- About this task:
How many lines in the records below contain the word "that"? Reply with the number only.

- Data extract:

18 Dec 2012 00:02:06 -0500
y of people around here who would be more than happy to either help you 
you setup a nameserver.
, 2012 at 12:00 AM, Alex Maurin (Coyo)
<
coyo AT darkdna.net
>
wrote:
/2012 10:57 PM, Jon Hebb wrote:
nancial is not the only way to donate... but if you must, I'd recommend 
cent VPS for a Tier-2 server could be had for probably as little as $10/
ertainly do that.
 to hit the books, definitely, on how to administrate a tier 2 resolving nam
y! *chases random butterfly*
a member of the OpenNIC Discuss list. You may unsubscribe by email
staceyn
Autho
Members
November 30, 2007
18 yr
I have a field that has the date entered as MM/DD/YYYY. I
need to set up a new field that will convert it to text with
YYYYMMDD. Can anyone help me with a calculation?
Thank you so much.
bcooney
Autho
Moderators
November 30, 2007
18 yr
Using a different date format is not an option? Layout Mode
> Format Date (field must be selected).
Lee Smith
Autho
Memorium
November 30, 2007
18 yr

==

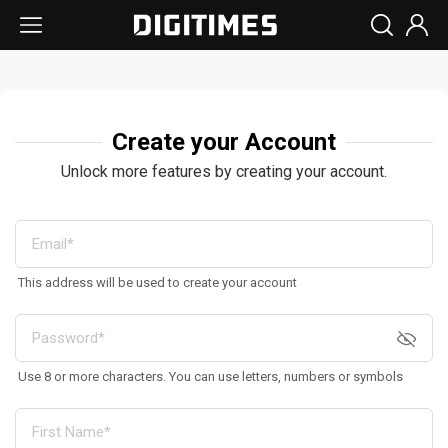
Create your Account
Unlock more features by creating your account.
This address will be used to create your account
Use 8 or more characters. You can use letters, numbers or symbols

...

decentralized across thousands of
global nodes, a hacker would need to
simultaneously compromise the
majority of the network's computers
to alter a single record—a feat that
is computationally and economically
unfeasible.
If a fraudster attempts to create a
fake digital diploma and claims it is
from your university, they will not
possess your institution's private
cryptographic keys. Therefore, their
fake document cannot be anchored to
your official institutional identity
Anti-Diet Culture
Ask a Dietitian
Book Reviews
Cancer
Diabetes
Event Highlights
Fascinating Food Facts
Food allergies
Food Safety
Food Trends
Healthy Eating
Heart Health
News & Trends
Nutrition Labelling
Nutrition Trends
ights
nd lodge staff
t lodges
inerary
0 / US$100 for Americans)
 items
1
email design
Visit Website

- Finished task:
4